During the 1960s and 1970s, Professor Hall became a leader in many of the organizations that were working to build up the field of Japanese studies. These groups were attempting to represent the interests of the field in order to get support from universities, foundations and the Japanese government. Professor Hall's activities included
- Chairman, the Japan-United States Friendship Commission
- Chairman, the United States-Japan Conference on Educational and Cultural Interchange
- Chairman, the Social Science Research Council/Joint Committee on Japanese Studies.

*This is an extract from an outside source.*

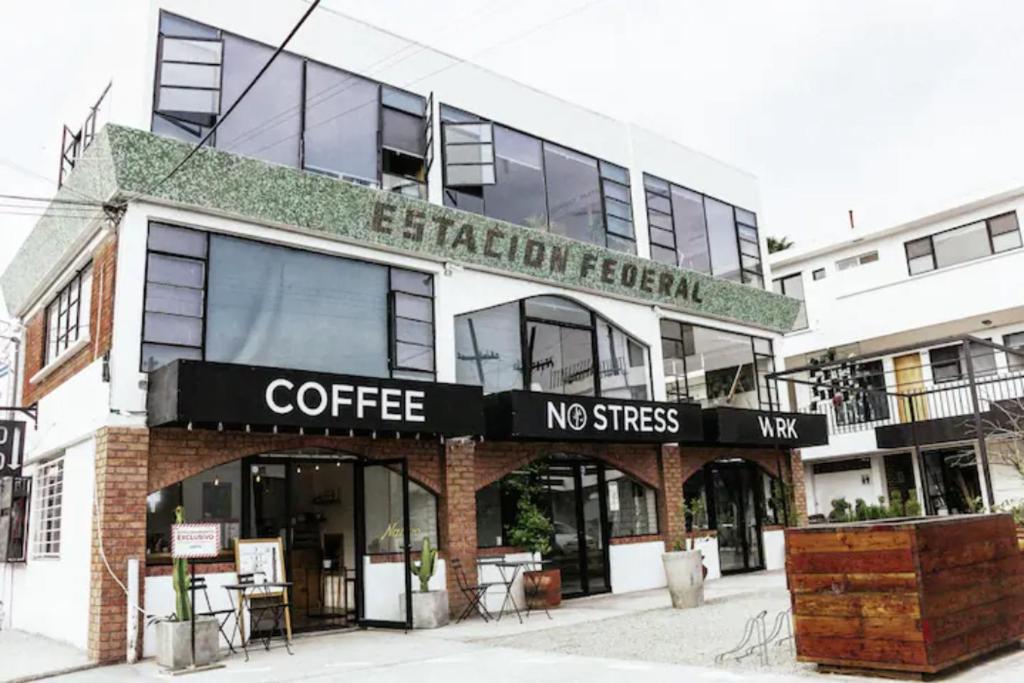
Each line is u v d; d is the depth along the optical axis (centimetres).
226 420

Throughout these years, Professor Hall also worked closely with the Japan Foundation, which was set up by the Japanese government in the 1970s to help American universities establish Japanese studies programs. The Japan Foundation eventually gave $1 million to 10 major universities for activities in the field. Hall was honored with the Japan Foundation Award in 1976.

== Selected works ==
In a statistical overview derived from writings by and about John Whitney Hall, OCLC/WorldCat encompasses roughly 90+ works in 200+ publications in 8 languages and 10,000+ library holdings.

- 1950s
  - Hall, John Whitney. Japanese history; a guide to Japanese reference and research materials. Ann Arbor, University of Michigan Press, 1954.
  - ⸻. Tanuma Okitsugu, 1719–1788, the forerunner of modern Japan. [Harvard-Yenching Institute monograph series, 14]. Cambridge, Harvard University Press, 1955.
- 1960s
  - Hall, John Whitney. Government and local power in Japan, 500 to 1700; a study based on Bizen Province. Princeton, Princeton University Press, 1960.
  - ⸻. Japanese history: new dimensions of approach and understanding. Washington: Service Center for Teachers of History, 1961.
  - ⸻ and Richard K. Beardsley. Twelve doors to Japan. New York, McGraw-Hill, 1965.
  - ⸻. Japanese history; new dimensions of approach and understanding, 2nd ed. Washington, Service Center for Teachers of History, 1966.
  - ⸻ and Marius Jansen, eds. Studies in the institutional history of early modern Japan. Princeton, Princeton University Press, 1968.
  - ⸻. Das Japanische Kaiserreich. Frankfurt-am-Main: Fischer Bücherei GmbH, 1968.
  - ⸻, Beardsley, Richard K., and Robert E. Ward. Village Japan. Chicago, University of Chicago Press, 1969.
- 1970s
  - Hall, John Whitney. Japan, to modern times. New York, Delacorte Press, 1970.
  - ⸻. Japan, from prehistory to modern times. New York, Dell Publ. Co., 1971.
  - ⸻ and Jeffrey P. Mass, eds. Medieval Japan; essays in institutional history. New Haven, Yale University Press, 1974.
  - ⸻. Das Japanische Kaiserreich. Frankfurt is Main: Fischer Taschenbuch Verlag, 1976.
  - ⸻ and Toyoda Takeshi, eds. Japan in the Muromachi age. Berkeley: University of California Press, 1977.
- 1980s
  - Hall, John Whitney, Nagahara Keiji, and Kozo Yamamura, eds. Japan before Tokugawa: political consolidation and economic growth, 1500–1650. Princeton: Princeton University Press, 1981.
  - ⸻ ... et al., eds. The Cambridge History of Japan. Cambridge : Cambridge University Press, 1988-____. [Incomplete contents: v. 1. Ancient Japan / edited by Delmer M. Brown—v. 3. Medieval Japan / edited by Kozo Yamamura—v. 4. Early modern Japan / edited by John Whitney Hall—v. 5. The nineteenth-century / edited by Marius B Jansen—v. 6. The twentieth century / edited by Peter Duus.]

==Honors==
In 1987, Hall was one of the recipients of American Historical Association's Award for Scholarly Distinction.
- Order of the Sacred Treasure
- Japan Foundation Award
- President, Association for Asian Studies, 1967

===AAS John Whitney Hall Book Prize===

The Association for Asian Studies (AAS) Northeast Asia Council (NEAC) presents the John Whitney Hall Book Prize, which has been awarded annually since 1994 for an outstanding English language book published on Japan or Korea. (Note: Since 2010, the James B. Palais Book Prize honors work on Korean subjects.)